For folks out west, here's an example of what you can get from UC ANR:


The preceding speedster1 image is of an elaterid, or "click" beetle.
Research beetle+elater or beetle+click or elateridae.

#43 to leaf-footed bugs, sometimes a common name is applied to an entire tribe or family of insects because a prominent feature (in this case leaf-shaped forelegs) is present on just a few species, but it is a feature most people recognize and remember.


I have these in peach trees, even after spraying triazicide double strenght about 4 hours ago. I'm guessing it's just a harmless plain old moth. Hope it isn't ofm. I'm finding insect damage to peaches and have been spraying every 2 weeks just like the label says. Maybe the rain washed the triaz off, my luck.


You have to re spray after each rainfall.



Active Ingredients
Gamma-Cyhalothrin .... 0.08%
Other Ingredients ......99.92%


Hi Tony, since I use a sticker, I thought maybe I could get away from re-spraying after a rain. I guess I was wrong, wont happen again...thanks

Hi Richard. So, you are saying the triazicide is a little weak. Dang, it is sold here and easy to get. I will have to look for something else, now. Thanks for bringing it to my attention.


The justjohn moth looks like some kind of noctuid moth, their caterpillars feed on leaves. The moth in the image has lost most of its scales, perhaps to rough handling, and cannot be completely identified.


Found a bird poop caterpillar on an apple tree. I don't think it's a big deal.

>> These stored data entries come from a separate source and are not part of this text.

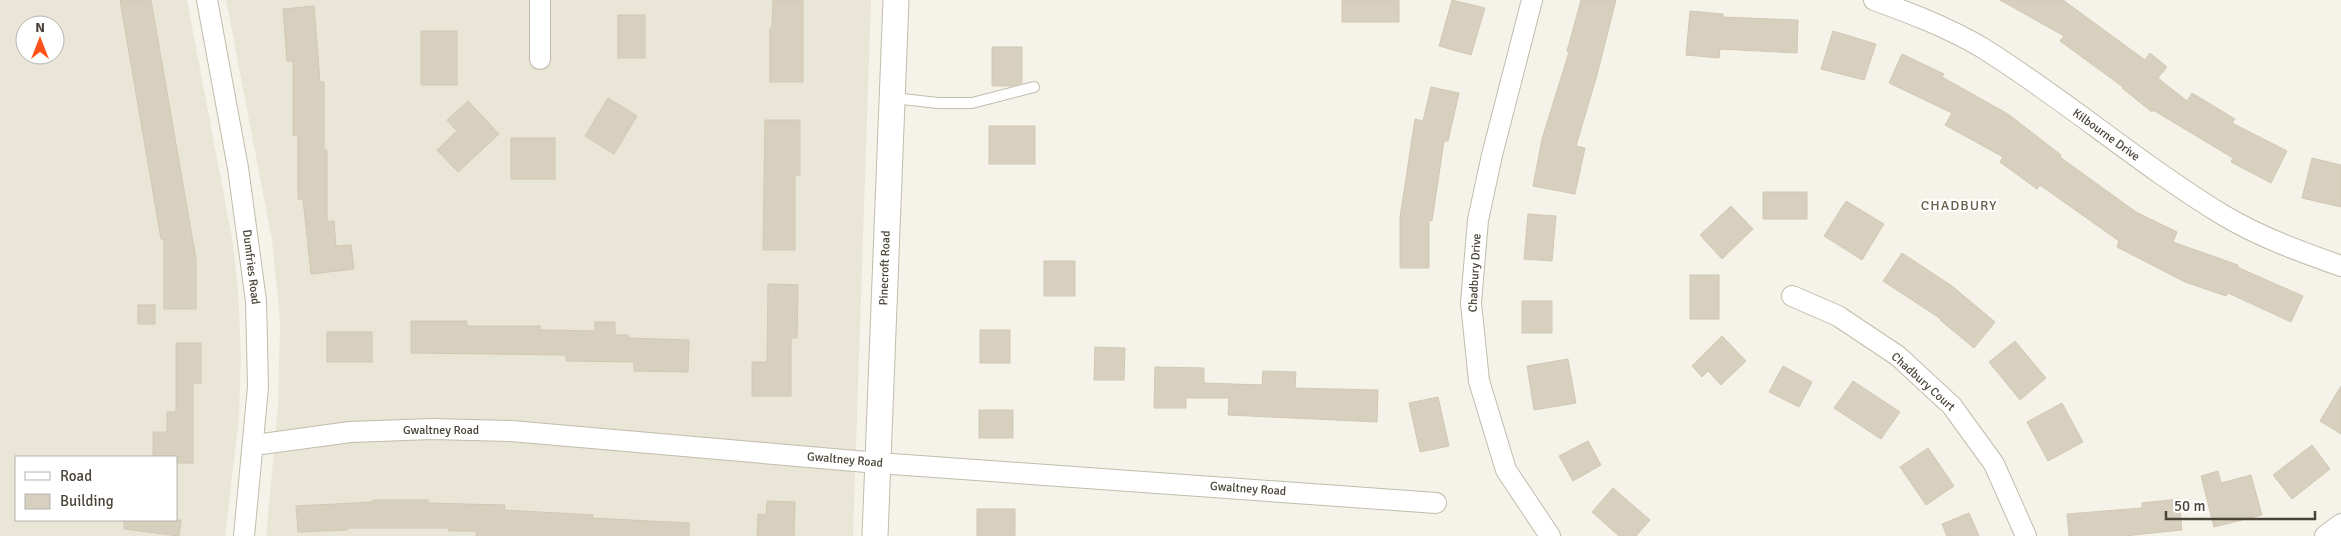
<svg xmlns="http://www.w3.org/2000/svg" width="2341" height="536" viewBox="0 0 2341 536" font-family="Signika,sans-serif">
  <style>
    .residential { fill: #e9e5d7; fill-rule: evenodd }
    .building { fill: #d7d0bf; stroke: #d2c8b2 }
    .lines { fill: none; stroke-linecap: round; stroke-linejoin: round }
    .service-casing { stroke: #c1bcac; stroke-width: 12 }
    .minor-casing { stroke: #c1bcac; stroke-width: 22 }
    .tertiary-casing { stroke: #c1bcac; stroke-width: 27 }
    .service { stroke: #fff; stroke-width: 10 }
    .minor { stroke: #fff; stroke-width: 20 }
    .tertiary { stroke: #fff; stroke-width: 25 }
    .labels { text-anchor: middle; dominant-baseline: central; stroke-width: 4; stroke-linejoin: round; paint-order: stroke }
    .street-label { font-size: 12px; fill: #494437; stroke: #fff }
    .neighbourhood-label { font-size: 14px; letter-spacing: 1px; fill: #6c634e; stroke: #fff }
  </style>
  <rect width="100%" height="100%" fill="#f5f3e9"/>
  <!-- residential -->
  <g class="residential">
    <path d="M0,0H187L232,238L238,288L241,355L239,418L225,536H0ZM25,25H55V55H25ZM16,457H176V520H16Z"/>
    <polygon points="226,0 871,0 853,536 266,536 278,407 280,321 272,240"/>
  </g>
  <!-- building -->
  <g class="building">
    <polygon points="120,0 151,0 196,259 196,309 164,309 164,239 161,239"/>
    <polygon points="773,0 803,0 803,82 770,82 770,28 772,28"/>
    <rect x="1342" y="0" width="57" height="22"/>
    <polygon points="1452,0 1485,8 1471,55 1439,46"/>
    <polygon points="1581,0 1616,0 1597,75 1576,146 1585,148 1575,194 1533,186 1542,139 1569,52 1567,51"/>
    <polygon points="2000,0 2063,0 2145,60 2150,53 2167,67 2158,78 2187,101 2192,93 2235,119 2232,123 2287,151 2271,183 2231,162 2233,158 2153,110 2152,112 2122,88 2123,87 2060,41 2064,36"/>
    <polygon points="314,6 320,82 324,82 324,150 327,150 327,222 334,221 336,246 351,245 354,269 311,274 303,199 298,199 298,135 293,135 293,61 287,61 283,9"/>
    <polygon points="1690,11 1723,14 1723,17 1798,20 1797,53 1720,49 1719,58 1686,55"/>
    <rect x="618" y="15" width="27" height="43"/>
    <rect x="421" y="31" width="36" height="54"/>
    <polygon points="1833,31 1876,44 1864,80 1821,69"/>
    <polygon points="992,47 1022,47 1022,83 1011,86 992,86"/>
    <polygon points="1902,54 1944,74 1942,77 2008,114 2061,155 2060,157 2136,212 2177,232 2173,242 2238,265 2237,267 2303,296 2291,322 2228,293 2226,296 2185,282 2117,247 2119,241 2040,185 2037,189 2000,162 2003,157 1945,125 1952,113 1889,83"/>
    <polygon points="1431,87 1459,93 1448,141 1444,141 1432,221 1429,220 1429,268 1400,268 1400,217 1415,119 1423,121"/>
    <polygon points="608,98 637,116 614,154 585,136"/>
    <polygon points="468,101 499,134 458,172 437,150 457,131 447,120"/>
    <polygon points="765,120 800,120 800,175 795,175 795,250 763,250"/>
    <rect x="989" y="126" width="46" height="38"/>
    <rect x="511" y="138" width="44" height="41"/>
    <polygon points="2312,158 2341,165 2341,207 2302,198"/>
    <rect x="1763" y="192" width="44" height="27"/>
    <polygon points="1846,201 1884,224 1862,260 1824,236"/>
    <polygon points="1731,206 1753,229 1722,259 1700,235"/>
    <polygon points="1528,214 1556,216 1552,261 1524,259"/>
    <polygon points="1902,253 1952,286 1995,322 1974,348 1940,320 1941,319 1883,281"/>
    <rect x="1044" y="261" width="31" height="35"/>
    <rect x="1690" y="275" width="29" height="44"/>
    <polygon points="768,284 798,285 797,338 791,338 791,396 752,396 752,362 767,362"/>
    <rect x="1522" y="301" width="30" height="32"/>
    <rect x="138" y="305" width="17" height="19"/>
    <polygon points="411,321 467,321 467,326 540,326 540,330 595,331 595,322 615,322 615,335 628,335 628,338 689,340 688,372 634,371 634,362 566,361 566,355 411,353"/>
    <rect x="980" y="330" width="30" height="33"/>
    <rect x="327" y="332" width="45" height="30"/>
    <polygon points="1722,336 1746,361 1721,385 1708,371 1702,377 1692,366"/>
    <polygon points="2015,341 2046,378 2020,400 1989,362"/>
    <polygon points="176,343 201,343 201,383 193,383 193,463 176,463 176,457 153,457 153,432 167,432 167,412 176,412"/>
    <polygon points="1095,347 1125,348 1124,380 1094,380"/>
    <polygon points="1568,359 1576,403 1534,410 1527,366"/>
    <polygon points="1783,366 1812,382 1799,407 1769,392"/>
    <polygon points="1155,367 1204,368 1204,383 1262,385 1263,371 1296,372 1295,388 1378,390 1377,422 1228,415 1229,398 1186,398 1186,408 1154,408"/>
    <polygon points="1853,381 1900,412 1881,439 1834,408"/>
    <polygon points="2341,386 2341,434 2320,421"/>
    <polygon points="1438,397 1449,446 1420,452 1409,403"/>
    <polygon points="2062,403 2083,442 2048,461 2027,422"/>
    <rect x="979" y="410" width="34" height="28"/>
    <polygon points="1588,441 1601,465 1573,481 1559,456"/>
    <polygon points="2312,445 2330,469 2292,499 2273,475"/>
    <polygon points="1928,448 1954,486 1926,505 1900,467"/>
    <polygon points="2218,471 2221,483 2251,475 2262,515 2214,527 2201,476"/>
    <polygon points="1613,488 1650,520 1636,536 1619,536 1592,512"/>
    <polygon points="2179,499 2182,530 2124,536 2069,536 2067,514 2142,508 2142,503"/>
    <polygon points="373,500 428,500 428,503 505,505 504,510 593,515 592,518 689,523 689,536 476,536 476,531 449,531 449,528 347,528 347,530 298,532 296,506 373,502"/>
    <polygon points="767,501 795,502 794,536 757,536 758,514 766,515"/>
    <rect x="977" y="509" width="38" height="27"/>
    <polygon points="1969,513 1979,536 1947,536 1942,524"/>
    <polygon points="124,520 181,520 179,536 124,529"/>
  </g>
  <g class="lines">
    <defs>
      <polyline id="service" points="893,98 938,103 972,103 1034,87"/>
      <g id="minor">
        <polyline points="207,0 238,168 256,301 258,387 244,536"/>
        <polyline points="1532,0 1492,155 1478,220 1471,303 1479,381 1506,470 1550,536"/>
        <path d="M1874,0C1910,13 1947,27 1981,47C2065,99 2139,164 2223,215C2260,237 2301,252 2341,266"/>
        <polyline points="540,59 540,0"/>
        <polyline points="1792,296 1838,316 1898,356 1952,406 1994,464 2026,536"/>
        <polyline points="254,445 350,432 432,429 511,431 878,463 1436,503"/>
        <polyline points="2325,536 2341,524"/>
      </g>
      <polyline id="tertiary" points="875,536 896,0"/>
    </defs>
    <!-- service casing -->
    <use href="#service" class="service-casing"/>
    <!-- minor casing -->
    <use href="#minor" class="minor-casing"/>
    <!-- tertiary casing -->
    <use href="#tertiary" class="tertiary-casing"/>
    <!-- service -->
    <use href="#service" class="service"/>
    <!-- minor -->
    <use href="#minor" class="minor"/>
    <!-- tertiary -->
    <use href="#tertiary" class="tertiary"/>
  </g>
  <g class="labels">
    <!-- street labels -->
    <g class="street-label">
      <text transform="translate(2106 135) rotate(36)">Kilbourne Drive</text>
      <text transform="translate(251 267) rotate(83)">Dumfries Road</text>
      <text transform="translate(885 268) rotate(-88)">Pinecroft Road</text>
      <text transform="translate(1475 273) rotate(-87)">Chadbury Drive</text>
      <text transform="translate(1923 382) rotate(42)">Chadbury Court</text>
      <text x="441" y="430">Gwaltney Road</text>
      <text transform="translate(845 460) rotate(5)">Gwaltney Road</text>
      <text transform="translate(1248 489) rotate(4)">Gwaltney Road</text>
    </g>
    <!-- neighbourhood labels -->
    <g class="neighbourhood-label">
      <text x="1959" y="205">CHADBURY</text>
    </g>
  </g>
  <!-- legend -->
  <rect x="15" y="456" width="162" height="65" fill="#ffffff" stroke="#b6b4af"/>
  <rect x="25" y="472" width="25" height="8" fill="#ffffff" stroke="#b6b4af"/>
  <text x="60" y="481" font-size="15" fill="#494437">Road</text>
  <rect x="25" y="494" width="25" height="15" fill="#d7d0bf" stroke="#b6b4af"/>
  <text x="60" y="506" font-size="15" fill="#494437">Building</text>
  <!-- north arrow -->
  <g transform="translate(40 40)"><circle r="24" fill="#ffffff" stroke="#b6b4af"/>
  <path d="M0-4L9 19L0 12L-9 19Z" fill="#fd5219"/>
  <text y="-8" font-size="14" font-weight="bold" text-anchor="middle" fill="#494437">N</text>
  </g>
  <!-- scale -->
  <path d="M2166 511v8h149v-8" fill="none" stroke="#494437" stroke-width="2.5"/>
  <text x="2174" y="511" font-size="15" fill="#494437" stroke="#ffffff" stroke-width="4" paint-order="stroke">50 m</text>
</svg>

That thing lives up to its name. I didn't even know there is such a name!


I think it's actually a Giant Swallowtail caterpillar.


What eggs are these?

And these are ladybug eggs right?


Lacewing eggs (they are very distinct, you'll never forget them, now!), and yes, looks like ladybug eggs (not quite in focus or large enough for me to see perfectly clearly, but about 90% sure).


First time for this... is this a codling moth in my CM trap?


ampersand: If there are no nearby citrus or your caterpillar was actually feeding on the apple, consider a different swallowtail, such as the two-tailed, for an ID.


Levers101: Your moth is a tortrix (Tortricidae) of some kind, there are hundreds, Iowa alone has dozens. The codling moth, also a tortrix, has a wing pattern different from your trapped moth.
one can click through all the blue Hodges links for all the Tortricidae to see collected and live images.


Thanks. I did some looking at multiple photos and did come to the conclusion that what I had was not a codling moth and that it was in some closely related clade.


Wheel bug over winter on apple tree.

Hatched in April


Evidently,those Wheel Bugs pack a punch,while being a beneficial insect. Brady


I was in my orchard yesterday and spotted this bug again. I had forgotten that it was a locust leaf minor and for some reason thought he was a good guy. I let him go :confounded: I should've gone back and read over my own thread to re-familiarize myself with the local pests.